Thanks for reading if you've got this far.
#6
Hi Libby

Mine started really early on in life - the first time I became aware of being terrified of it was when I was 6 years old and, like you, am thinking it's something to do with my early relationship with my mum. My violent stepfather came on the scene when I was 4.

I'm glad that you feel you are beginning to make sense of things in your therapy. I hope to be able to do the same soon.
#7
Thanks for your reply sanmagic7. It's interesting to hear that your mother may have had similar troubles as me. I too cannot look after my 3 year old son when he is sick, I literally run away from him when he vomits because of the uncontrollable panic. I have to leave that all with my husband to deal with.

I think on some level I might be a bit 'in denial' about the link between the phobia and past abuse.
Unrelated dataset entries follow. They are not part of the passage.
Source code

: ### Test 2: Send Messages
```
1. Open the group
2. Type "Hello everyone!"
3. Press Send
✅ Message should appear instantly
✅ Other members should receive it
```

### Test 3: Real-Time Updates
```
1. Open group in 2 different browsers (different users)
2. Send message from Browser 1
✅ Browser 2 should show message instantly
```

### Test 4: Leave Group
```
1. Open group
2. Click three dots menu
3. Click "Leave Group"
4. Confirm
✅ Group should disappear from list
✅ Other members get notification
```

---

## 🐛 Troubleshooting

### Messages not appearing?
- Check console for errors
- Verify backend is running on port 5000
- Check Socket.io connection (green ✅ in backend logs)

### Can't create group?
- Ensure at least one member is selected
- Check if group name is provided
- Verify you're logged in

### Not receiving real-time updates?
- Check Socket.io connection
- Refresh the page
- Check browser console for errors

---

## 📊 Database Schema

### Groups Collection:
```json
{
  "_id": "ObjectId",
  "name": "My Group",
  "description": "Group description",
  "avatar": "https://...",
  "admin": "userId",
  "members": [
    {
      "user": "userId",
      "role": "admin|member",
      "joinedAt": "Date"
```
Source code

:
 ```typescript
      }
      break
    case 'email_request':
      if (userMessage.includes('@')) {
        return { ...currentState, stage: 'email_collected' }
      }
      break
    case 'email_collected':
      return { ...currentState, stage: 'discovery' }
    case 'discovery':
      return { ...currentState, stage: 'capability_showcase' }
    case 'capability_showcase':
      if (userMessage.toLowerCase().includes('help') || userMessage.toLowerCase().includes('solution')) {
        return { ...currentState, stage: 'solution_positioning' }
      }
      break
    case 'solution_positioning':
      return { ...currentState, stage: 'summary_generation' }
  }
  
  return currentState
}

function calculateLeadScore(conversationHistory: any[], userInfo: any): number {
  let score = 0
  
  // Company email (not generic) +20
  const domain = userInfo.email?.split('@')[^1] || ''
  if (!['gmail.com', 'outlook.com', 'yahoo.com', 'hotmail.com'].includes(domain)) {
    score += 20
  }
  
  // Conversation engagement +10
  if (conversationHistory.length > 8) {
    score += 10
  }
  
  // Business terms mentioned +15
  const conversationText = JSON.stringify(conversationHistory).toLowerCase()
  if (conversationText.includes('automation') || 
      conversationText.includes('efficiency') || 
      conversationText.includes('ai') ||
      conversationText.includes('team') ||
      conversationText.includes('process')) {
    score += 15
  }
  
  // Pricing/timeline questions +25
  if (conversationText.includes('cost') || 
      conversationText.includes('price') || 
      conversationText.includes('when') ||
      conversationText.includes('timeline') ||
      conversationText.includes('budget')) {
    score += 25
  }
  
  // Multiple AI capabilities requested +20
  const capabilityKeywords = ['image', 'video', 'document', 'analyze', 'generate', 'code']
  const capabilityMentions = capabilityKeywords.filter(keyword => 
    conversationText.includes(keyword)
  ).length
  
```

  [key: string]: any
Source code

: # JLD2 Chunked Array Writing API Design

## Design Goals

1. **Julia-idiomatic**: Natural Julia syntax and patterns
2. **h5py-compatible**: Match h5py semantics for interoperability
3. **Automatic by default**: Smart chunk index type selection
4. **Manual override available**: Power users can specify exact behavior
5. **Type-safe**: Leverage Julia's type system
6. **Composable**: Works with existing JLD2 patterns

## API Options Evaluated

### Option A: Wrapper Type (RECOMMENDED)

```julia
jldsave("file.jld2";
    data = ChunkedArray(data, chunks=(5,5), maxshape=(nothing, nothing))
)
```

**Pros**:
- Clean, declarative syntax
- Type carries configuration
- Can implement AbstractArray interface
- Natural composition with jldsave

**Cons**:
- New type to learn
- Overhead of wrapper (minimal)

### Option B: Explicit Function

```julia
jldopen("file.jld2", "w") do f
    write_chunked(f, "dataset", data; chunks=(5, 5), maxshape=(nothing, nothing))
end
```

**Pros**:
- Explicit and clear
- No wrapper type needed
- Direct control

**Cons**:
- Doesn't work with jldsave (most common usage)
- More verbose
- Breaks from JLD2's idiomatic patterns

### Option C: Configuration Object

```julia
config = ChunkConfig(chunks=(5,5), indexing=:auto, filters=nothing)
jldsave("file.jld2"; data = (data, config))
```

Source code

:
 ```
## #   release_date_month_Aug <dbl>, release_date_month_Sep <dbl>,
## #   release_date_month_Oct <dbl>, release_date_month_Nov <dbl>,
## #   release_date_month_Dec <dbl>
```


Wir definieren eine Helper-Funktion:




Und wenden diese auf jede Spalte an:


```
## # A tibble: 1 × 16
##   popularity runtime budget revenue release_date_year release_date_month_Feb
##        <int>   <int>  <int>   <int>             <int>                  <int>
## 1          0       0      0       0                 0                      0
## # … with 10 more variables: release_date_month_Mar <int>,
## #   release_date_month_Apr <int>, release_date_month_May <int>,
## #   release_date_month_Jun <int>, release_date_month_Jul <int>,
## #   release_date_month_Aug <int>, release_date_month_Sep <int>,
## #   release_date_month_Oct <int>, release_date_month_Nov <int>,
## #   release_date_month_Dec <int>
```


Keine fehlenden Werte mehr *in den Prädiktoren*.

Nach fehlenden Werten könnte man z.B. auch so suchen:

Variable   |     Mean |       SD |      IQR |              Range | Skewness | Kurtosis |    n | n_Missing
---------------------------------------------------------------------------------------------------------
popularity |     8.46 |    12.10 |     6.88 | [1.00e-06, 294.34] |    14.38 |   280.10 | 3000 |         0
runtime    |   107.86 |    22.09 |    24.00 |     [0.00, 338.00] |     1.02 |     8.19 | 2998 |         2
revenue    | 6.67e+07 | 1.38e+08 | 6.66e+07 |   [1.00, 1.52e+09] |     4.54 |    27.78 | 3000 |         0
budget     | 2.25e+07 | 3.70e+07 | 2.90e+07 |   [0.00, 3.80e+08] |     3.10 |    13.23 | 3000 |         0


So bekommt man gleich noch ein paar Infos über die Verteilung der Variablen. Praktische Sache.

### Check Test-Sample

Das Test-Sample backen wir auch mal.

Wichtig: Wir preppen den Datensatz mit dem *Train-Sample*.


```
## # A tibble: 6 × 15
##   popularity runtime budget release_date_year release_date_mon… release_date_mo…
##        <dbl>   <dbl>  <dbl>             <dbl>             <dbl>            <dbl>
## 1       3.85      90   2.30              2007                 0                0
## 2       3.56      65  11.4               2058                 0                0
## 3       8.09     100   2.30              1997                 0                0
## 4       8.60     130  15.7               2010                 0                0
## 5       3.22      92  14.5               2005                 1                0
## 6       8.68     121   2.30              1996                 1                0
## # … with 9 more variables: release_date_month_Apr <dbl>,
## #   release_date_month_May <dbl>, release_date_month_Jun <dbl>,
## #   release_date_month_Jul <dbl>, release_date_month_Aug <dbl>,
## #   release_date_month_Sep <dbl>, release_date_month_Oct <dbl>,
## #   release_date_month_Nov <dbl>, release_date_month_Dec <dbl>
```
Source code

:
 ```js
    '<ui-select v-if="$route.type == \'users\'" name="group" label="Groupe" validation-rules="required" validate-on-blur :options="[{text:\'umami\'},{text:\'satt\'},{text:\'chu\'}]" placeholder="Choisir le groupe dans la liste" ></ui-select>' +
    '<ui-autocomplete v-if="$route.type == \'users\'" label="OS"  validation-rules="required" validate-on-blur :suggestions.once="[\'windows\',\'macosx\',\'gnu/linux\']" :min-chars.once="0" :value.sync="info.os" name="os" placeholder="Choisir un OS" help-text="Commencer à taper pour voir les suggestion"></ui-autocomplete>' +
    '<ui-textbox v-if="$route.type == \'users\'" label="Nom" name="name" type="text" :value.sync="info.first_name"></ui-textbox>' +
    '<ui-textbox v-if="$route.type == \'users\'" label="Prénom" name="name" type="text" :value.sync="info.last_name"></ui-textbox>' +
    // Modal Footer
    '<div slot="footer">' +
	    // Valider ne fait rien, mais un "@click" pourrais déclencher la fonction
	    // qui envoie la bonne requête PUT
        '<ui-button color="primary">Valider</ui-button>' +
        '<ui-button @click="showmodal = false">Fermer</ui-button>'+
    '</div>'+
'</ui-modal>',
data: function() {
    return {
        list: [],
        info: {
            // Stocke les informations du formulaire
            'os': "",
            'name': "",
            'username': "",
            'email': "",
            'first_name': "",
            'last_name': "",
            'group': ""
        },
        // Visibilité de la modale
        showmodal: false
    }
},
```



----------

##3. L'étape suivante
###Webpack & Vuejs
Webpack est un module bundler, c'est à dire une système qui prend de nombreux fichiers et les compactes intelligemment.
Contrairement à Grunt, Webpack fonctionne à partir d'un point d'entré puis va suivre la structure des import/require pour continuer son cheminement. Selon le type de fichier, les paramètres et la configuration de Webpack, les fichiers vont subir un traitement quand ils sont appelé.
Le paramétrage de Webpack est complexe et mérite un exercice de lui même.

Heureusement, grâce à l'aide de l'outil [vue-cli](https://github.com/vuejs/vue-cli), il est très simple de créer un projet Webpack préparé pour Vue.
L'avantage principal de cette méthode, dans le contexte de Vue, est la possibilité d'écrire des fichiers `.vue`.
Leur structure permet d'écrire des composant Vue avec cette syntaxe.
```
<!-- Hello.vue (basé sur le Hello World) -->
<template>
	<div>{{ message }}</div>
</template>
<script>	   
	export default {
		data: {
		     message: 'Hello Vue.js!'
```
Maybe a defence against dealing with the past.

Thanks again for your reply.
#8
Does anyone else here suffer from emetophobia (fear of vomit) and is it a symptom of your cptsd? I originally went to my therapist with emet as my primary concern, but she says I have cptsd (due to physical and emotional abuse and neglect and abuse in childhood) and is therefore treating the cptsd.

I do not ever get triggered or feel upset by memories of my abuse. The only thing that makes my life really difficult is the emetophobia. Am I ever going to resolve the emet by focusing on past abuse? Feeling very confused. I having been seeing the therapist for 3 years now and emet is really bad at the moment.